The causes of hypernatremia can be grouped into 4 categories. The first category is dehydration or inadequate water intake. Those patients are either left stranded for a prolonged period before help came to rescue or those in chronic care facilities [18]. Those patients have altered sensorium, immobile, and the inadequate replacement of water loss causes their condition [1]. The next group is GI losses from diarrhea, febrile illnesses, or enteric fistulas [16]. Furthermore, excessive salt intake may develop hypernatremia, especially in those receiving hypertonic saline in resuscitation or over-concentrated baby formula for infants [9]. The largest group is those with renal concentrating defects, including patients on diuretics and central and nephrogenic diabetes insipidus [9]. The goal of the therapy in those patients is to replace ongoing water losses, prevent further water loss, and treatment of the cause, especially in those with diabetes insipidus. Acute hypernatremia presents with lethargy, weakness, and irritability initially. If the condition is not corrected rapidly, it can progress to twitching, seizures, and coma [9, 19]. Chronic hypernatremia, on the other hand, is less likely to produce symptoms especially since most individuals suffer from an already preexisting neurological condition and the cerebral tissue can adapt to hypernatremia much more effectively when compared with hyponatremia [9, 18, 19]. The main danger of hypernatremia is the rapid shrinking of the brain causing rupture of cerebral veins. Thus, rapid deterioration of neurological functions in a patient known to suffer from hypernatremia is a dangerous sign [18].
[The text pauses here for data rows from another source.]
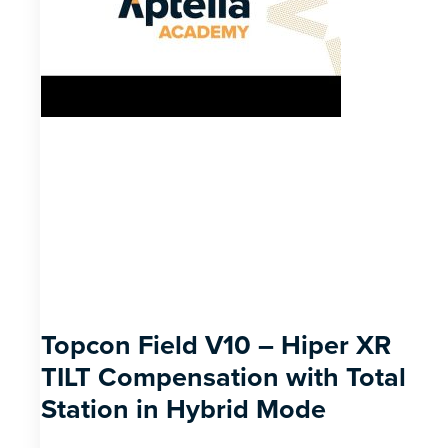
Topcon Field V10 – Hiper XR
TILT Compensation with Total
Station in Hybrid Mode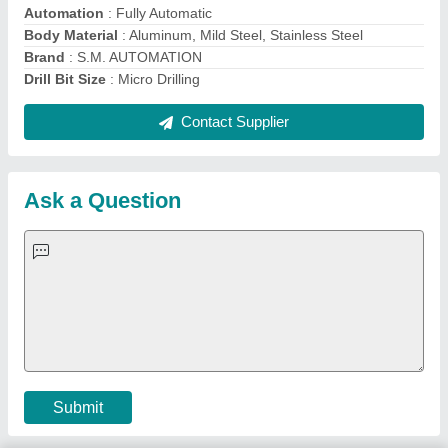
Important Keywords:
Extruder Machine
Quick Links:
About Us
Press Releases
Sitemap
Careers & Jobs
Customer Care
All Categories
Blog
Quick-Info
Exhibitions
Faqs
Policies:
Our Services:
Cookies Policy
Seller Registration
Terms & Conditions
Buy Lead
Privacy Policy
Advertise with Aajjo
Our Packages
Banner Promotion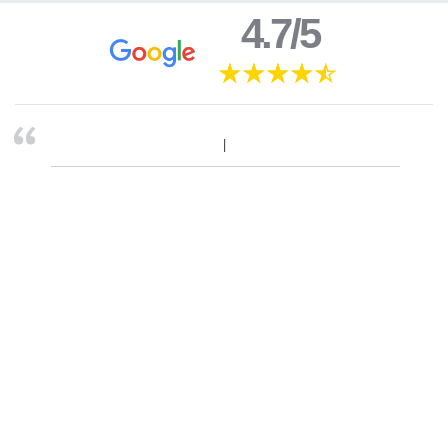
4.7/5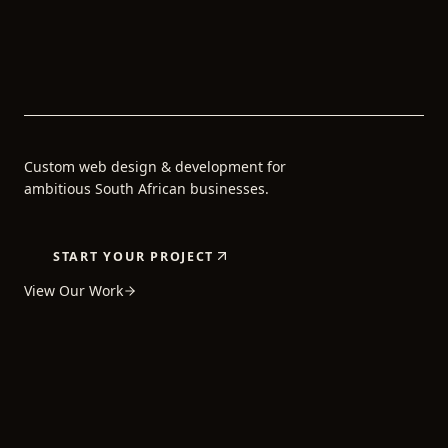
Custom web design & development for
ambitious South African businesses.
START YOUR PROJECT
View Our Work
5+
80+
24H
YEARS OF
PROJECTS
AVERAGE
EXPERIENCE
COMPLETED
REPLY TIME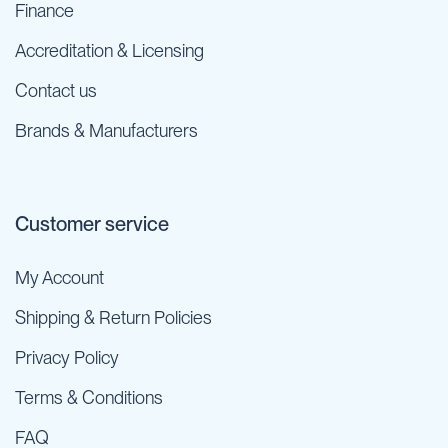
Finance
Accreditation & Licensing
Contact us
Brands & Manufacturers
Customer service
My Account
Shipping & Return Policies
Privacy Policy
Terms & Conditions
FAQ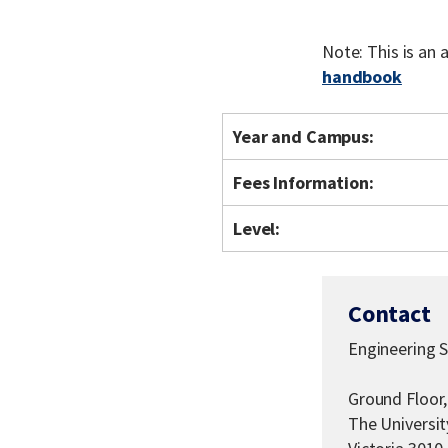
Note: This is an
handbook
Year and Campus:
Fees Information:
Level:
Contact
Engineering 
Ground Floor,
The Universi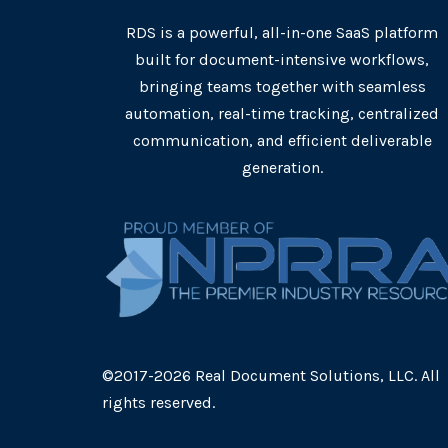
RDS is a powerful, all-in-one SaaS platform
built for document-intensive workflows,
bringing teams together with seamless
automation, real-time tracking, centralized
communication, and efficient deliverable
generation.
©2017-2026 Real Document Solutions, LLC. All
rights reserved.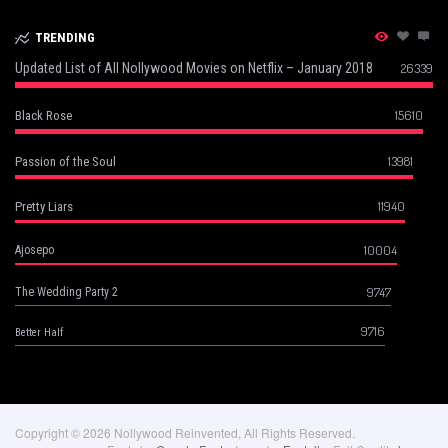
TRENDING
Updated List of All Nollywood Movies on Netflix – January 2018
26339
15610
Black Rose
13981
Passion of the Soul
11940
Pretty Liars
10004
Ajosepo
9747
The Wedding Party 2
9716
Better Half
Copyright © 2026 Nollywood Reinvented, All Rights Reserved.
Generally, there is no limit on the correction rate for hypernatremia, and most centers use opinion-based expert recommendations [9, 16]. Rapid correction to a normal level over a 24 hours period is generally accepted to avoid cerebral vein rupture in acute hypernatremia [9]. The main challenge in rapidly correcting hypernatremia is the avoidance of cerebral edema. However, evidence is still lacking regarding this point [1, 9]. For chronic hypernatremia, which develops over more than 48 hours, correction to normal levels over 48 hours is accepted [9]. The next step in management should focus on the cause of hypernatremia. For instance, if the cause is due to hyperglycemia, insulin infusion should be started. Furthermore, in the case of central diabetes insipidus, life-long administration of desmopressin is advised [9].

Conclusion

Multiple conditions cause sodium imbalances, and they result in neurological deficit if severe. The kidneys regulate the sodium concentration in the bloodstream and the help of numerous hormones and receptors. Both hypernatremia and hyponatremia present neurological symptoms, ranging from nausea, vomiting, lethargy to seizure, coma, and even death. Management of both conditions depends on the severity of the symptoms and the level of increased or decreased sodium concentration. As a general rule, if the symptoms are severe, especially in high-risk patients, rapid correction should be initiated to prevent further neurological damage. Furthermore, management should be tailored to the cause of both conditions.